Member of Parliament
- In office 1 October 2001 – 29 October 2006
- Preceded by: Khaleda Zia
- Succeeded by: Khaleda Zia
- Constituency: Feni-1

Personal details
- Born: 13 January 1953 Dinajpur, East Bengal, Pakistan
- Died: 23 September 2012 (aged 59) New York City, U.S.
- Party: Bangladesh Nationalist Party
- Spouse: Nasrin Eskander
- Relations: Khaleda Zia (sister) Ziaur Rahman (brother-in-law) Tarique Rahman (nephew)
- Children: 2
- Parent: Taiyaba Majumder (mother);
- Relatives: See Majumder–Zia family

Military service
- Allegiance: Bangladesh
- Branch/service: Bangladesh Army
- Years of service: 1975–1982
- Rank: Major
- Unit: East Bengal Regiment
- Commands: 2IC of 12th East Bengal Regiment; ADC to President;

= Sayeed Eskander =

Bangladeshi politician (1953–2012)

Sayeed Eskander (13 January 1953 – 23 September 2012) was a Bangladeshi politician and army major. He was a member of the Bangladeshi parliament from 2001 to 2006, representing the Bangladesh Nationalist Party from the Feni-1 constituency. He was the younger brother of former prime minister Khaleda Zia. Eskander was also the founding chairman of Islamic Television.

==Early life==
Sayeed Iskander was born on 13 January 1953 in Dinajpur. He belonged to a Bengali Muslim family with origins in Fulgazi, Feni District. He was the son of tea businessman Iskandar Ali Majumder, who was in turn the son of Salamat Ali Majumdar, who was the son of Azgar Ali Majumdar, who was the son of Nahar Muhammad Khan, who was the son of Murad Khan, a 16th-century Pashtun immigrant. His mother, Taiyaba Majumder, was from Chandbari (now in Uttar Dinajpur District).

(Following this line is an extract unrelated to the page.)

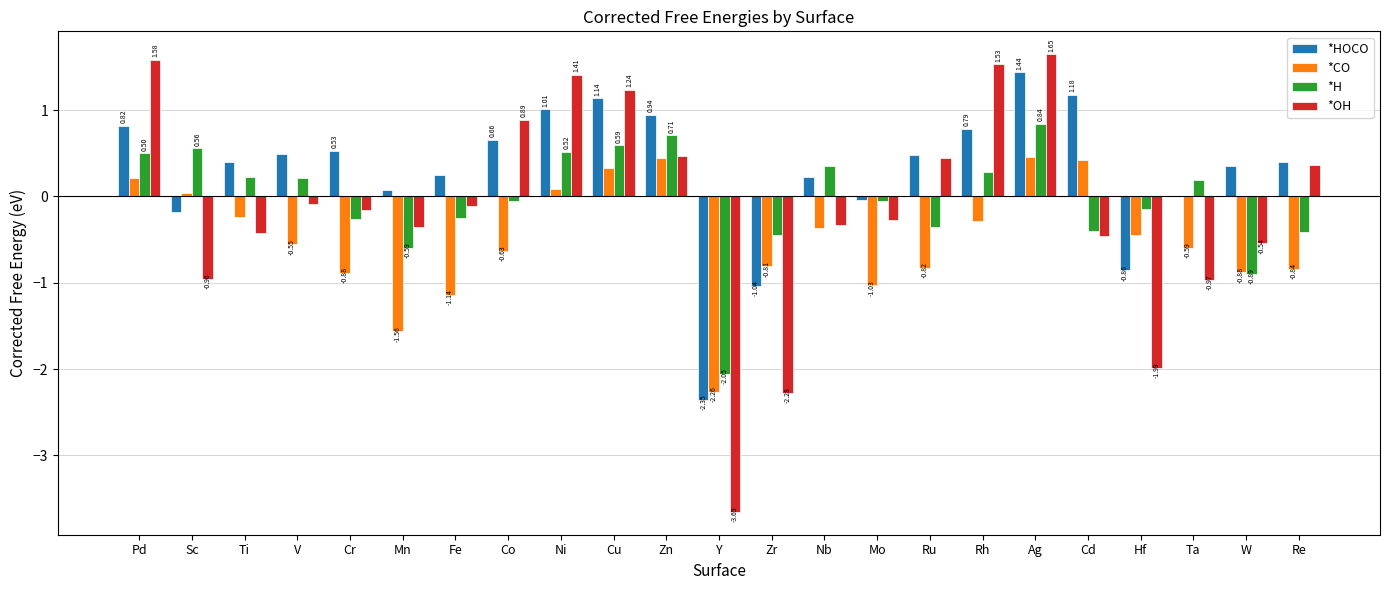

What is the sum of all *CO values?

-11.3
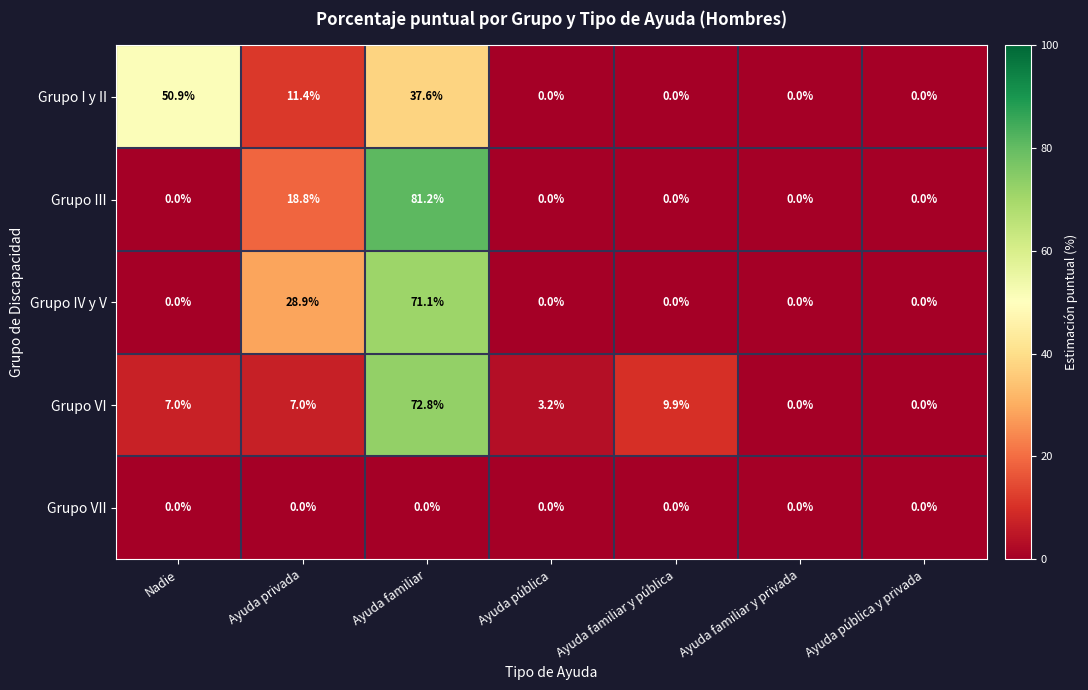

What is the difference between the maximum and minimum values in the Grupo I y II series?

50.9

During his time as a student in 1969, Iskander was the general secretary of the Dinajpur unit of the Bangladesh Students Union. He went on to become the vice president of the Central Committee of the Students Union.

==Career==
He joined the Bangladesh Army in 1975. He retired from the army in 1982 with the rank of major.

Iskander then joined the Bangladesh Nationalist Party, a political party founded by his brother-in-law, President Ziaur Rahman. After his elder sister Khaleda Zia gave up her seat at the Feni-1 constituency, Iskander competed in a by-election in November 2001 and successfully won a seat in parliament.

==Death==
He died from lung cancer on 23 September 2012 in New York, United States. He was buried in Banani Military Graveyard.